What is required:
Recast every line from the rows below as a Markdown table with the columns No and Line, numbering the lines in order and leaving out any blank ones.

Record excerpts:
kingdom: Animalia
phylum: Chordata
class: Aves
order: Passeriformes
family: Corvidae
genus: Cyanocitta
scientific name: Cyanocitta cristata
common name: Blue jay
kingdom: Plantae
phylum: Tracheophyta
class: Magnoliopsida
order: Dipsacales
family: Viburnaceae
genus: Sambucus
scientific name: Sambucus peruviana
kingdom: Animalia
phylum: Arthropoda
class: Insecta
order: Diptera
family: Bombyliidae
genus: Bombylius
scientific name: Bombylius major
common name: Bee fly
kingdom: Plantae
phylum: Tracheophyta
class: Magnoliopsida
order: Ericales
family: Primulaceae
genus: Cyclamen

Full output:
| No | Line |
|---|---|
| 1 | kingdom: Animalia |
| 2 | phylum: Chordata |
| 3 | class: Aves |
| 4 | order: Passeriformes |
| 5 | family: Corvidae |
| 6 | genus: Cyanocitta |
| 7 | scientific name: Cyanocitta cristata |
| 8 | common name: Blue jay |
| 9 | kingdom: Plantae |
| 10 | phylum: Tracheophyta |
| 11 | class: Magnoliopsida |
| 12 | order: Dipsacales |
| 13 | family: Viburnaceae |
| 14 | genus: Sambucus |
| 15 | scientific name: Sambucus peruviana |
| 16 | kingdom: Animalia |
| 17 | phylum: Arthropoda |
| 18 | class: Insecta |
| 19 | order: Diptera |
| 20 | family: Bombyliidae |
| 21 | genus: Bombylius |
| 22 | scientific name: Bombylius major |
| 23 | common name: Bee fly |
| 24 | kingdom: Plantae |
| 25 | phylum: Tracheophyta |
| 26 | class: Magnoliopsida |
| 27 | order: Ericales |
| 28 | family: Primulaceae |
| 29 | genus: Cyclamen |